The film is about a young military officer with amnesia who returns to St. Petersburg following the Russian Civil War, to find that his hometown has been modernized and transformed. It charts the evolution of the war and the main character Filimonov’s life, illuminating the new social order of Russia.
The movie was directed by Fridrikh Ermler, and his frequent collaborator Fyodor Nikitin was the star. Though they worked together on four movies, the two men had opposing approaches to film and were frequent adversaries. The director was trained in the Experimental Cinema Workshop (KEM), and was taught to avoid feelings and transformations in his work. In contrast, Nikitin was a method actor, and for this film visited a psychiatric institution in preparation for his role.
The began withan introduction by Ana Berdinskikh, a Slavic Languages and Literatures and Film and Media Studies student at Yale. She explained the historical context of the film and the significance of the work. She also gave a brief summary of the film, given that the intertitles have been lost to time, making the film harder to understand.

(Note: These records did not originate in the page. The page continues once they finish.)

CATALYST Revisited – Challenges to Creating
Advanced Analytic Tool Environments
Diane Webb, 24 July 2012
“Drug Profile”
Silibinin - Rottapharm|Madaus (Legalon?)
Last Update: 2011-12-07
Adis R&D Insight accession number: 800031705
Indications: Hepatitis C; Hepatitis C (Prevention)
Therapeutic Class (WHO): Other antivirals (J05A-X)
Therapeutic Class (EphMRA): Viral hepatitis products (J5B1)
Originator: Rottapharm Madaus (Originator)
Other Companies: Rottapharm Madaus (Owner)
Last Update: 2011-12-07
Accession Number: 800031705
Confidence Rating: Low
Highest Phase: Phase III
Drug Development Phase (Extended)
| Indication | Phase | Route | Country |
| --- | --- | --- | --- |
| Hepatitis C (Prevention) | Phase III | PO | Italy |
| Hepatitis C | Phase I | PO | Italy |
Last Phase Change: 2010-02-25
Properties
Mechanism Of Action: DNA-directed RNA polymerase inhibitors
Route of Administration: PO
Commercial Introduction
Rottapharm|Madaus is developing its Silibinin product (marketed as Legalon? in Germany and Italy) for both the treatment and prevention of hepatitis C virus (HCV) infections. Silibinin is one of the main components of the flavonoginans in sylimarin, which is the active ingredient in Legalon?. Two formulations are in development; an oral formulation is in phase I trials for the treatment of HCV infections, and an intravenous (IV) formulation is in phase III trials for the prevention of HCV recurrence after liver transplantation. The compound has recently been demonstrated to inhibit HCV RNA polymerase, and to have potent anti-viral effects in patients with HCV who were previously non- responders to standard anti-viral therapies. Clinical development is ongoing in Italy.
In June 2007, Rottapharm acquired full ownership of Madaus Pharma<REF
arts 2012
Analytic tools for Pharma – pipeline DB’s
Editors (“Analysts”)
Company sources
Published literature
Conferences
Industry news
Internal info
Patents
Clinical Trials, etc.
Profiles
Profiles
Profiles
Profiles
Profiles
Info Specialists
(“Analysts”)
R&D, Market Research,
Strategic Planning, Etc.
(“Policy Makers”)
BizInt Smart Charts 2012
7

The silent film was accompanied by pianist Donald Sosin. His music greatly added to the emotional drama of the film. At the end of the evening, the audience discovered t that, due to a mix-up, he had viewed a different version of the film when composing music for the event, so a good portion of the music he ended up playing was improvised.
The actor’s emotion was palpable, even in a silent film. Much of the audience was moved to tears by the end of the film. Viewer Sarah Li ‘17 said “the only thing sadder than a Russian novel is a Russian movie.”